Values and social context
Being with others becomes the theater in which each one, with his own ways of doing things, reveals what he believes in, what matters in his life. Working to create the desired quality of life means showing and highlighting the character that we feel we are. In the theater, the performance is successful if the different actors are coordinated, according to a shared script. In human coexistence, things get complicated by the different ways of living one's values, of reciting one's own "script". Even though we are all equipped with the same humanity, even though we are ultimately attracted by the same things, each of us has a unique and original way of dedicating ourselves to what we consider most useful and right. This can generate understanding and complicity, but also divergences and open contrasts. When different ways of living personal values come into conflict, these become the greatest cause of suffering and trouble in coexistence. But at the same time the presence of others leads us to a more faithful practice of our values.
Values and relationships
In social life, there is a need to create relationships with people who are significant for interest or love, who thus stand out from the mass of perfect strangers we meet every day. At first, bonds arise from fairly unstable instinctive factors: a spontaneous attraction, a liking, a sentimental enticement or something else. They become stronger and deeper when a consonance arises in sharing certain values, for example if you love nature or travel, if you practice a sport or yoga or when you are active in the Christian community or in a particular group. You need to discover in the other at least a little of what we consider valid in our hearts. A couple, based on love or business, cannot last long if there is no harmony, if there are no reasons to be together, if there are no common interests or shared activities. In couples in crisis, a bitter realization often emerges: "We have nothing more to share." It means that each person's soul is now oriented toward different things, or perhaps just toward different ways of practicing the same values. The reasons that once made us feel like allies and accomplices in a common life project no longer work.
Event
of values
Dedicating yourself to your values creates the context to reveal yourself and show a little of your inner self. You are under the eye of spectators and usually we do not mind feeling observed, because we always live the expectation of being considered, perhaps appreciated, perhaps loved. We demand respect for our personal forms of expression and even seek the complicity of others in what is valuable to us. If others appreciate and share what we care about, there is a confirmation of the goodness of our life choices. But showing off our personal values sometimes makes us feel reticent and cautious, worried about not letting what we experience in our innermost being show. We do not dare to publicly expose our religious faith, a political profession, the personal attention we put in place to safeguard our health. More than the values themselves, it is rather the concrete ways of exercising them that create difficulties and reticence for us, when it is assumed that they are not shared or aligned with the official or most popular ones.
Values and reliability
From an intimate reality, values become visible when we put them into practice. We all have a “sophisticated” mental ability, called Theory of mind, which allows us to trace back from the concrete forms of action to what people have inside, their orientations, their intentions, the feelings they are experiencing. But this is a skill to be used with caution, because it is easy to risk attributing our experiences to others. Yet it is a skill that works and allows us to make hypotheses about what the other believes, considers important or essential to his good life.

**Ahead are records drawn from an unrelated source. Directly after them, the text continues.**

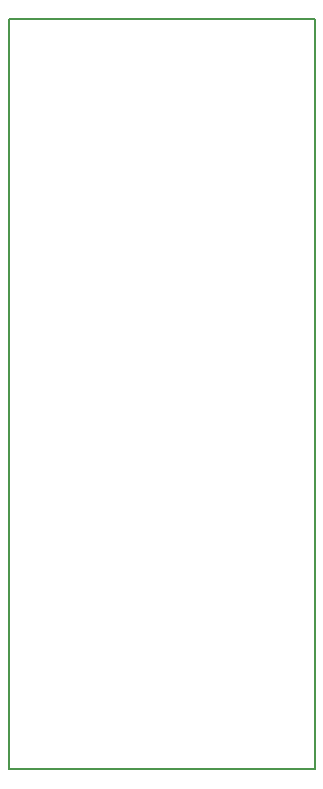
<source format=gbr>
%TF.GenerationSoftware,KiCad,Pcbnew,8.0.7*%
%TF.CreationDate,2025-04-29T18:28:53-03:00*%
%TF.ProjectId,ads_headstage_breadboard_v2,6164735f-6865-4616-9473-746167655f62,rev?*%
%TF.SameCoordinates,Original*%
%TF.FileFunction,Profile,NP*%
%FSLAX46Y46*%
G04 Gerber Fmt 4.6, Leading zero omitted, Abs format (unit mm)*
G04 Created by KiCad (PCBNEW 8.0.7) date 2025-04-29 18:28:53*
%MOMM*%
%LPD*%
G01*
G04 APERTURE LIST*
%TA.AperFunction,Profile*%
%ADD10C,0.150000*%
%TD*%
G04 APERTURE END LIST*
D10*
X105156000Y-71120000D02*
X131064000Y-71120000D01*
X131064000Y-134620000D01*
X105156000Y-134620000D01*
X105156000Y-71120000D01*
M02*

</source>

Furthermore, when observing the behavior of others, one also exercises a skilled critical sense that makes comparisons between the observed practice and the inner truths that one believes the person being examined has. Instinctively, one becomes very demanding in evaluating the coherence and integrity of the actions of others.
After all, for a relationship to have a suitable duration and quality, it is important to evaluate the harmony between doing and being. This confirms that the person is reliable: you are coherent, you are true, I can trust what you say, what you promise, the feelings you show: I can be calm, it is nice to be with you.